Dashdorzhiin Natsagdorzh

Natsagdorzh, Dashdorzhiin

 

Born circa Nov. 17, 1906, in Baian-Delger, Central Aimak; died July 13, 1937, in Ulan Bator. Mongolian writer. Member of the Mongolian People’s Revolutionary Party from 1922.

Natsagdorzh was educated in the USSR (Leningrad, 1925) and in Germany (Berlin, Leipzig, 1926–29). He turned to socialist realism after having mastered the best traditions of Mongolian literature and assimilated the Russian classics, Soviet literature, and European literature. The inner world of man is at the center of his work. One of the founders of contemporary Mongolian literature, Natsagdorzh is best known for his poems “My Homeland” (1934; Russian translation, 1956) and “Four Seasons” (1934; Russian translation, 1956), his propaganda verse cycle Health, his short stories “The Lama’s Tears” (1930) and “Son of the Old World” (1930), his lyrical prose miniatures Village Beauty, and his musical drama At the Three Hills (1934; Russian translation, 1956).
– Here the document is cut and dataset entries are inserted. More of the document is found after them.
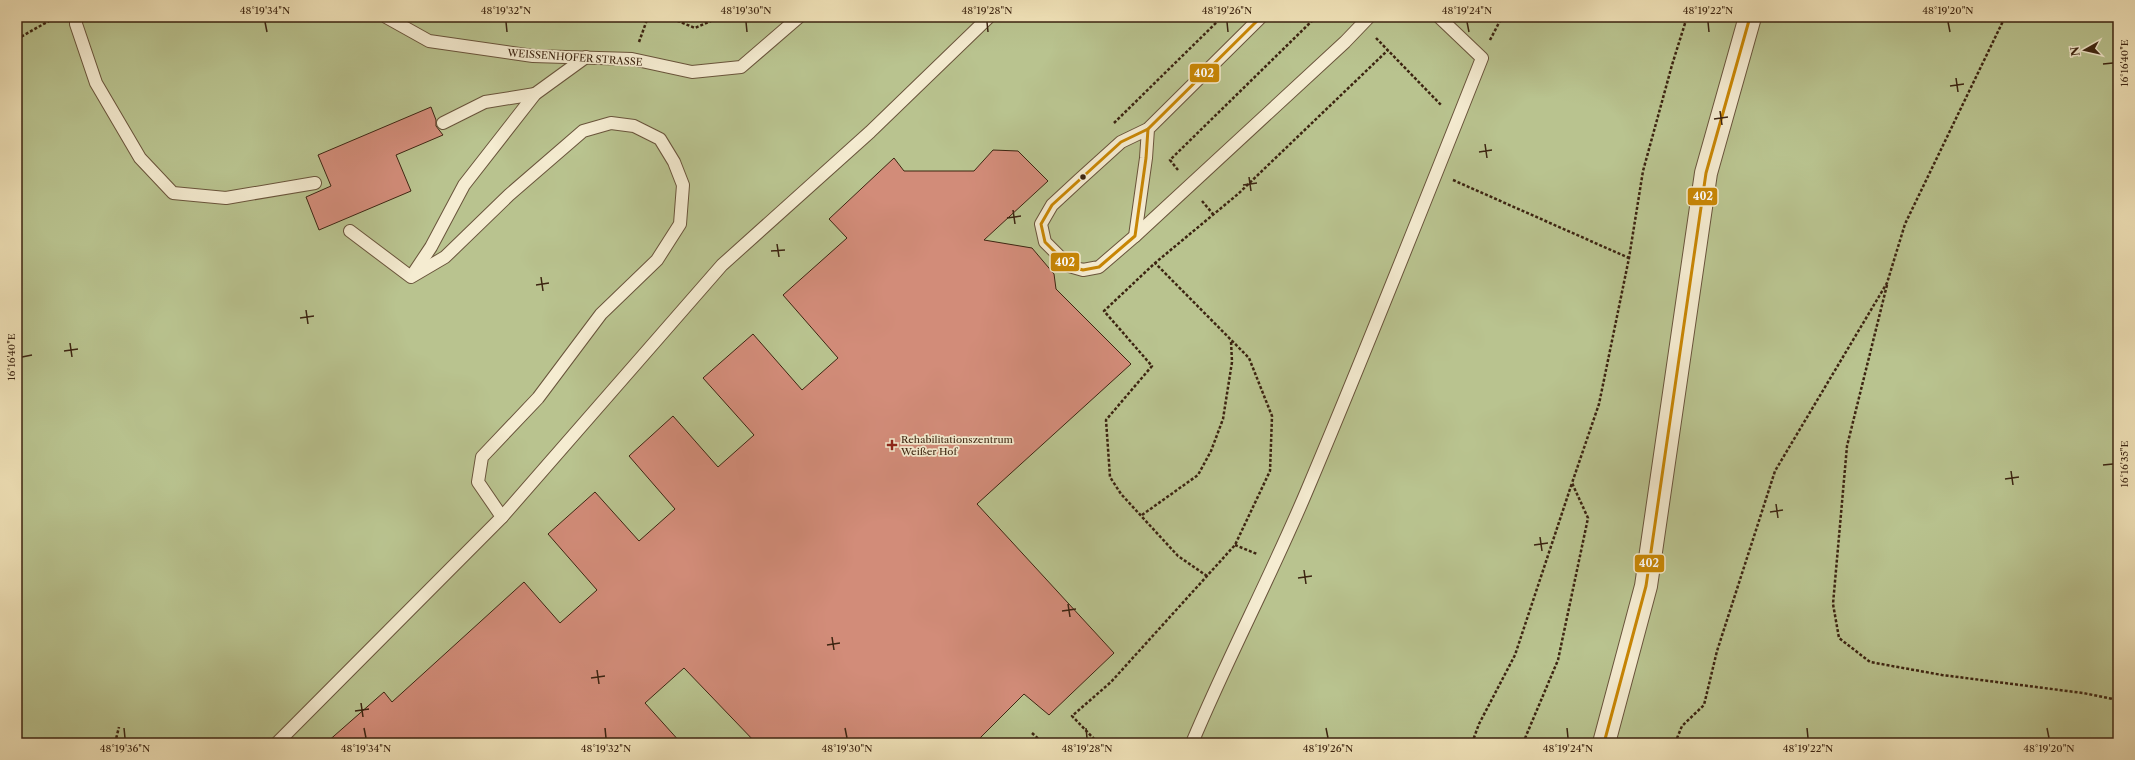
<svg xmlns="http://www.w3.org/2000/svg" width="2135" height="760" font-family="'Libre Caslon Text',serif">
<style>
.green{fill:#b9c38f;stroke:#7a7450}
.building{fill:#d28c79;stroke:#3c2411}
.lines{fill:none;stroke-linecap:round;stroke-linejoin:round}
.service-casing{stroke:#69543b;stroke-width:14}
.tertiary-casing{stroke:#69543b;stroke-width:24}
.path{stroke:#3c2411;stroke-width:2.5;stroke-dasharray:3 2;stroke-linecap:butt}
.service{stroke:#f5ecd1;stroke-width:12}
.tertiary{stroke:#f5ecd1;stroke-width:22}
.bus-1-casing{stroke:#f5ecd1;stroke-width:6}
.bus-1{stroke:#c88604;stroke-width:3}
.ticks{fill:none;stroke:#3c2411;stroke-width:1.5}
.bus-dot{fill:#3c2411;stroke:#f5ecd1;stroke-width:1.5}
.poi-dot{fill:#8f2418;stroke:#f5ecd1;stroke-width:1.5}
.labels{text-anchor:middle;stroke-width:3.5;stroke-linejoin:round;paint-order:stroke}
.street-label{font-size:10px;fill:#3c2411;stroke:#f5ecd1}
.poi-label{font-size:10px;fill:#3c2411;stroke:#f5ecd1;text-anchor:start}
.line-badge{stroke:#f5ecd1;stroke-width:1.5}
.badge-label{font-size:11px;text-anchor:middle;font-weight:bold;fill:#fff}
.neatline{fill:none;stroke:#3c2411;stroke-width:1.5}
.ticks-label{font-size:10px;text-anchor:middle;fill:#3c2411}
</style>
<rect width="100%" height="100%" fill="#f0e2b8"/>
<filter id="stains"><feTurbulence type="fractalNoise" baseFrequency=".005" numOctaves="4"/><feColorMatrix values="0 0 0 0 .2 0 0 0 0 .09 0 0 0 0 .02 0 0 0 .5 -.17"/></filter>
<radialGradient id="worn" r=".72"><stop offset=".6" stop-color="#630" stop-opacity="0"/><stop offset="1" stop-color="#630" stop-opacity=".3"/></radialGradient>
<rect class="green" x="17" y="17" width="2101" height="726"/>
<g class="building">
<polygon points="431,107 436,120 436,126 443,135 396,155 411,191 319,230 306,197 331,186 318,155"/>
<polygon points="993,150 1018,151 1048,181 984,240 1032,248 1054,274 1056,289 1131,364 977,504 1114,653 1049,715 1024,694 975,743 756,743 684,668 645,703 681,743 326,743 384,692 392,702 524,582 560,623 597,590 548,534 595,492 639,541 675,509 629,456 673,416 718,467 754,435 703,378 753,334 802,390 838,358 783,295 847,238 829,219 894,158 904,171 974,171"/>
</g>
<g class="lines">
<defs>
<g id="service">
<polyline points="76,17 76,24 96,83 140,158 173,193 226,198 315,183"/>
<polyline points="386,17 429,41 533,56 632,59 692,72 741,67 799,17"/>
<polyline points="443,123 485,102 535,94"/>
<polyline points="1148,129 1146,158 1135,236 1099,267 1083,270 1069,266 1045,242 1041,224 1052,205 1079,180 1121,142 1148,129 1261,17"/>
<polyline points="350,231 411,277 445,257 509,195 583,131 611,123 634,126 660,139 674,162 683,185 680,224 657,260 601,314 538,398 482,457 478,482 502,517"/>
<polyline points="1135,236 1345,42 1369,17"/>
<polyline points="413,274 431,247 464,185 535,94 586,57"/>
<polyline points="277,743 502,517 722,265 870,132 989,17"/>
<path d="M1192,743C1228,657 1272,574 1308,488C1368,346 1425,202 1482,58L1439,17"/>
</g>
<polyline id="tertiary" points="1604,743 1646,586 1706,173 1750,17"/>
</defs>
<use href="#service" class="service-casing"/>
<use href="#tertiary" class="tertiary-casing"/>
<g class="path">
<polyline points="668,17 695,28 720,17"/>
<polyline points="1376,38 1442,106"/>
<polyline points="17,39 56,17"/>
<polyline points="1490,40 1502,17"/>
<polyline points="639,42 648,17"/>
<polyline points="1114,123 1222,17"/>
<polyline points="1178,170 1170,160 1316,17"/>
<polyline points="1453,180 1629,258"/>
<polyline points="1202,201 1213,214"/>
<polyline points="1887,285 1847,446 1833,604 1839,638 1870,662 1942,675 2083,693 2118,700"/>
<polyline points="1142,515 1198,475 1211,451 1223,419 1232,362 1231,341"/>
<polyline points="1235,545 1257,554"/>
<polyline points="1207,576 1178,556 1121,494 1110,477 1106,420 1152,366 1104,311 1155,263 1238,194 1388,50"/>
<polyline points="1032,733 1043,743"/>
<polyline points="115,743 119,727"/>
<polyline points="1098,743 1072,716 1111,682 1235,545 1270,471 1272,416 1249,358 1155,263"/>
<polyline points="1472,743 1479,724 1515,655 1572,483"/>
<polyline points="1523,743 1558,660 1588,518 1572,483 1599,404 1629,258 1643,171 1672,65 1687,17"/>
<polyline points="1675,743 1682,726 1704,705 1717,651 1775,471 1887,283 1905,224 2005,17"/>
</g>
<use href="#service" class="service"/>
<use href="#tertiary" class="tertiary"/>
<defs>
<g id="bus-1">
<polygon points="1148,129 1146,158 1135,236 1099,267 1083,270 1069,266 1045,242 1041,224 1052,205 1121,142"/>
<polyline points="1148,129 1261,17"/>
<polyline points="1604,743 1646,586 1706,173 1750,17"/>
</g>
</defs>
<use href="#bus-1" class="bus-1-casing"/>
<use href="#bus-1" class="bus-1"/>
</g>
<path class="ticks" d="M265,22L267,32M506,22L507,32M746,22L747,32M987,22L988,32M1227,22L1228,32M1467,22L1469,32M1708,22L1709,32M1948,22L1950,32M2103,64L2113,63M1956,78L1958,92M1950,86L1964,84M1720,111L1722,125M1714,119L1728,117M1485,144L1487,158M1479,152L1492,150M1249,177L1251,191M1243,185L1257,183M1013,210L1015,224M1007,218L1021,216M777,244L779,257M771,251L785,250M541,277L543,291M536,285L549,283M306,310L308,324M300,318L314,316M70,343L72,357M64,351L78,349M22,357L32,355M2103,465L2113,464M2011,471L2013,485M2005,479L2019,477M1776,504L1778,518M1770,512L1783,510M1540,537L1542,551M1534,545L1548,543M1304,570L1306,584M1298,578L1312,576M1068,604L1070,617M1062,611L1076,609M832,637L834,650M827,645L840,643M597,670L599,684M591,678L605,676M361,703L363,717M355,711L369,709M124,728L125,738M364,728L366,738M605,728L606,738M845,728L847,738M1086,728L1087,738M1326,728L1328,738M1567,728L1568,738M1807,728L1808,738M2047,728L2049,738"/>
<circle class="bus-dot" cx="1083" cy="177" r="3.5"/>
<path class="poi-dot" d="M890 439h4v4h4v4h-4v4h-4v-4h-4v-4h4z"/>
<g class="labels">
<g class="street-label">
<text transform="translate(575 57) rotate(4)" y="4">WEISSENHOFER STRASSE</text>
</g>
<g class="poi-label">
<text x="901" y="443">Rehabilitationszentrum<tspan x="901" dy="12">Weißer Hof</tspan></text>
</g>
</g>
<g class="line-badge">
<rect x="1189" y="63" width="31" height="20" rx="4" fill="#c88604"/>
<rect x="1687" y="187" width="31" height="19" rx="4" fill="#c88604"/>
<rect x="1050" y="252" width="30" height="20" rx="4" fill="#c88604"/>
<rect x="1634" y="554" width="31" height="19" rx="4" fill="#c88604"/>
</g>
<g class="badge-label">
<text x="1204" y="77">402</text>
<text x="1703" y="200">402</text>
<text x="1065" y="266">402</text>
<text x="1649" y="567">402</text>
</g>
<rect width="2135" height="760" fill="none" stroke="#f0e2b8" stroke-width="44"/>
<g transform="translate(2085 50) rotate(262)" stroke="#f5ecd1" stroke-width="3" paint-order="stroke">
<path d="M0-3L7 15L0 10L-7 15Z" fill="#3c2411"/>
<text y="-6" font-size="11" font-weight="bold" text-anchor="middle" fill="#3c2411">N</text>
</g>
<rect x="22" y="22" width="2091" height="716" class="neatline"/>
<g class="ticks-label">
<text x="265" y="14">48°19'34"N</text>
<text x="506" y="14">48°19'32"N</text>
<text x="746" y="14">48°19'30"N</text>
<text x="987" y="14">48°19'28"N</text>
<text x="1227" y="14">48°19'26"N</text>
<text x="1467" y="14">48°19'24"N</text>
<text x="1708" y="14">48°19'22"N</text>
<text x="1948" y="14">48°19'20"N</text>
<text transform="translate(2124 63) rotate(-90)" y="4">16°16'40"E</text>
<text transform="translate(11 357) rotate(-90)" y="4">16°16'40"E</text>
<text transform="translate(2124 464) rotate(-90)" y="4">16°16'35"E</text>
<text x="125" y="752">48°19'36"N</text>
<text x="366" y="752">48°19'34"N</text>
<text x="606" y="752">48°19'32"N</text>
<text x="847" y="752">48°19'30"N</text>
<text x="1087" y="752">48°19'28"N</text>
<text x="1328" y="752">48°19'26"N</text>
<text x="1568" y="752">48°19'24"N</text>
<text x="1808" y="752">48°19'22"N</text>
<text x="2049" y="752">48°19'20"N</text>
</g>
<rect width="100%" height="100%" filter="url(#stains)"/>
<rect width="100%" height="100%" fill="url(#worn)"/>
</svg>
In 1966 the Mongolian People’s Republic instituted the Natsagdorzh Prize, the republic’s highest literary award. The Natsagdorzh Memorial Museum has been opened in Ulan Bator, where a monument to Natsagdorzh has also been erected (sculptor L. Makhbal).

WORKS

In Russian translation: Izbrannoe. Moscow, 1956.
“Stikhi.” In K solntsu! Stikhi mongol’skikh poetov. Moscow, 1969.

REFERENCES

Mikhailov, G., and K. Iatskovskaia. Mongol’skaia literatura. Moscow, 1969.
Iatskovskaia, K. N. Dashdorzhiin Natsagdorzh. Moscow, 1974.
Sodnom, B. Dashdorzhiin Natsagdorzhiin namtar zokhiol. Ulan Bator, 1966.